* **Page text**:

= Beginning of Section =

Lateral cone walking with single leg balance between each cone

Steamboats

GAIT

FWB with crutches

Cone walking – forward and lateral

D/C crutches when N gait

MODALITIES

Continue to use ice following exercise

*Continue with HEP

Pt will usually be measured for more functional brace during this period. Can D/C IROM around week 4, when crutches are no longer needed.

PHASE THREE

Weeks 16-36

Exercises will be advanced in intensity based on quad tone – a patient who continues to have poor quad tone must not be advanced to activities that require high quad strength such as squats and lunges

STRENGTH

Continue with above exercises, increasing intensity as able

Step-ups – forward and lateral; add dumbbells to increase I; focus on slow and controlled movement during the ascent and descent

Squats – Smith press or standing

Lunges –forward and reverse; add dumbbells or med ball

Swiss ball and foam roll hamstring exercises – supine bridge with knee flexion, bridge with HS curl

T-band hip flexion

Single leg squats

Russian dead lifts – bilateral and unilateral

Single leg wall squats

Cycle – increase intensity; single leg cycle maintaining 80 RPM

BALANCE

Plyoball – toss – even and uneven surface

Squats on balance board/foam roll/airex

Steamboats – 4 way; even and uneven surface

Strength activities such as step-ups and lunges on airex

MODALITIES

Continue to use ice after exercise

*Continue with HEP at least 3X/week

PHASE FOUR

Weeks 36-52

Exercises for strengthening should continue with focus on high intensity and low repetitions (6-10) for increased strength.

= End of Section =

* **Exercise objective**:
Copy the rehabilitation protocol word for word, beginning at the words that contain "FWB with crutches" and ending after "no longer needed.". The items come from a separate source.

(Stored data entries)
= Beginning of Section =

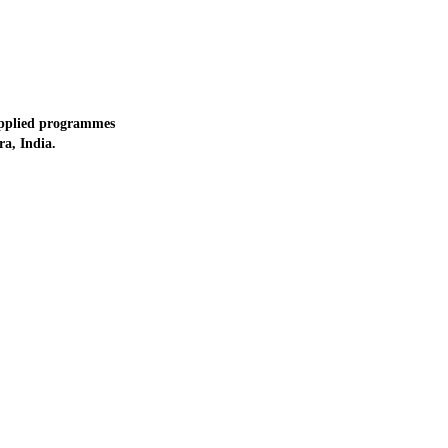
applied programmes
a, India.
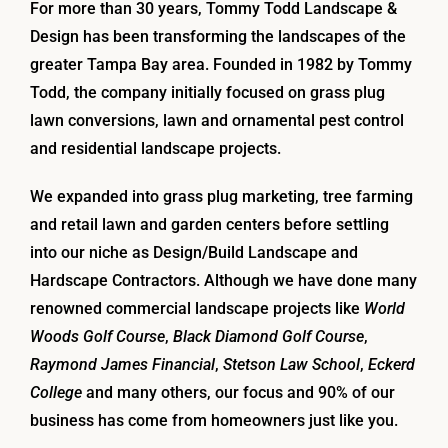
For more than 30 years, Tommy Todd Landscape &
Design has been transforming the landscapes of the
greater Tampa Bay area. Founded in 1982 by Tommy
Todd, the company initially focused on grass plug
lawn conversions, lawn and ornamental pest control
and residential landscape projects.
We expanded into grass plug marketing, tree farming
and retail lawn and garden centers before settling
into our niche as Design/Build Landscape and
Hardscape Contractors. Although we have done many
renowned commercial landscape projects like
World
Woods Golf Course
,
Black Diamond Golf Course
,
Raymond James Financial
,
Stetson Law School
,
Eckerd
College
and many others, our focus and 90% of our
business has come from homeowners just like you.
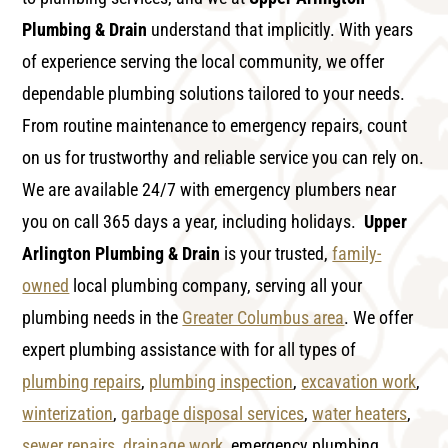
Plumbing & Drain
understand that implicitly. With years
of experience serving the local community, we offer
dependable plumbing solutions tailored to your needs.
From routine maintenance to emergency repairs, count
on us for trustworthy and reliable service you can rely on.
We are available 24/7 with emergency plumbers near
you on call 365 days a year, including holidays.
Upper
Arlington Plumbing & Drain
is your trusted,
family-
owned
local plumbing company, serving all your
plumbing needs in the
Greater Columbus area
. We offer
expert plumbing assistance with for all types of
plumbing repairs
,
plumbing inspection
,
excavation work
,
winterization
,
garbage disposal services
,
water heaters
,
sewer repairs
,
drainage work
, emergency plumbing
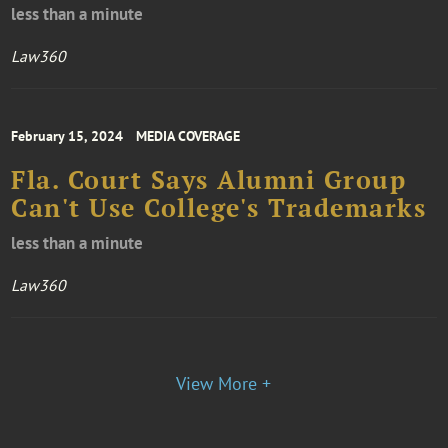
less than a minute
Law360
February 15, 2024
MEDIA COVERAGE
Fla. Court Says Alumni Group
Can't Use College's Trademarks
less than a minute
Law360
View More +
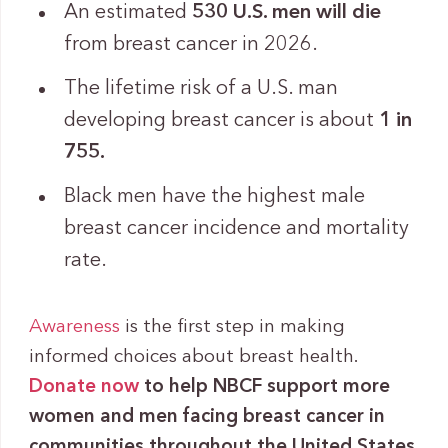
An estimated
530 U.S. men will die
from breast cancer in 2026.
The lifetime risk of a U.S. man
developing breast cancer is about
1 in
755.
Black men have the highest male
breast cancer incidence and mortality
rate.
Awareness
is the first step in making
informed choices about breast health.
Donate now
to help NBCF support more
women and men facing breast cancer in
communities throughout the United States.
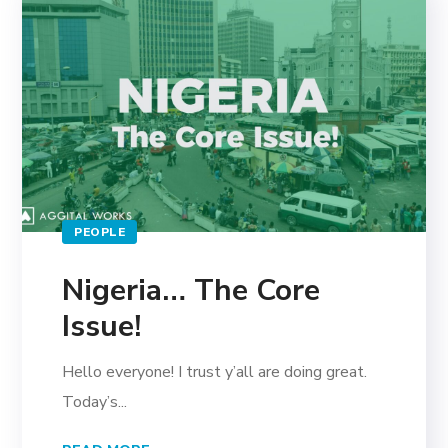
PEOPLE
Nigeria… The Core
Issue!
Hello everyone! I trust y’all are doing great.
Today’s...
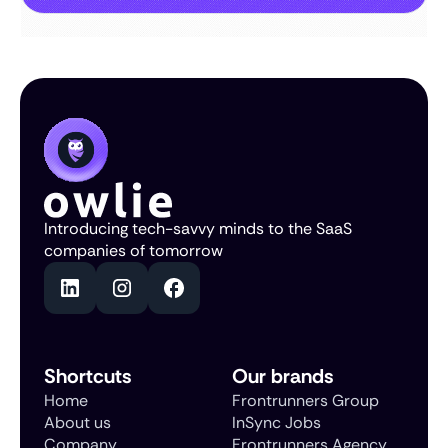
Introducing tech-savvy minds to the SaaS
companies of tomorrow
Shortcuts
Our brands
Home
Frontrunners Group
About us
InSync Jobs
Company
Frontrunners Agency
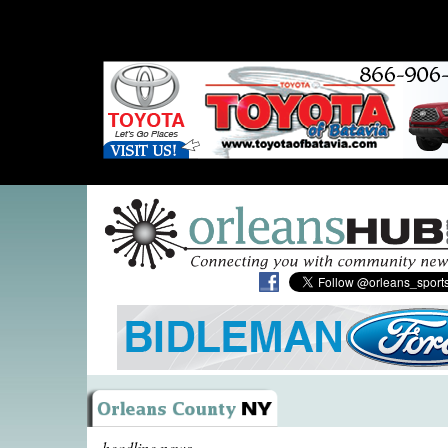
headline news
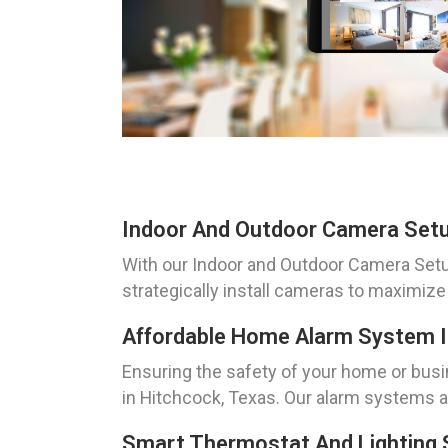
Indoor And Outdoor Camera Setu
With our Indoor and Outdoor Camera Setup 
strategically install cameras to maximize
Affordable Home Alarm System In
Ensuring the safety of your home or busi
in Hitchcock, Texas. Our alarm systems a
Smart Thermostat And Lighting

= End of Section =

* **Answer**:
FWB with crutches

Cone walking – forward and lateral

D/C crutches when N gait

MODALITIES

Continue to use ice following exercise

*Continue with HEP

Pt will usually be measured for more functional brace during this period. Can D/C IROM around week 4, when crutches are no longer needed.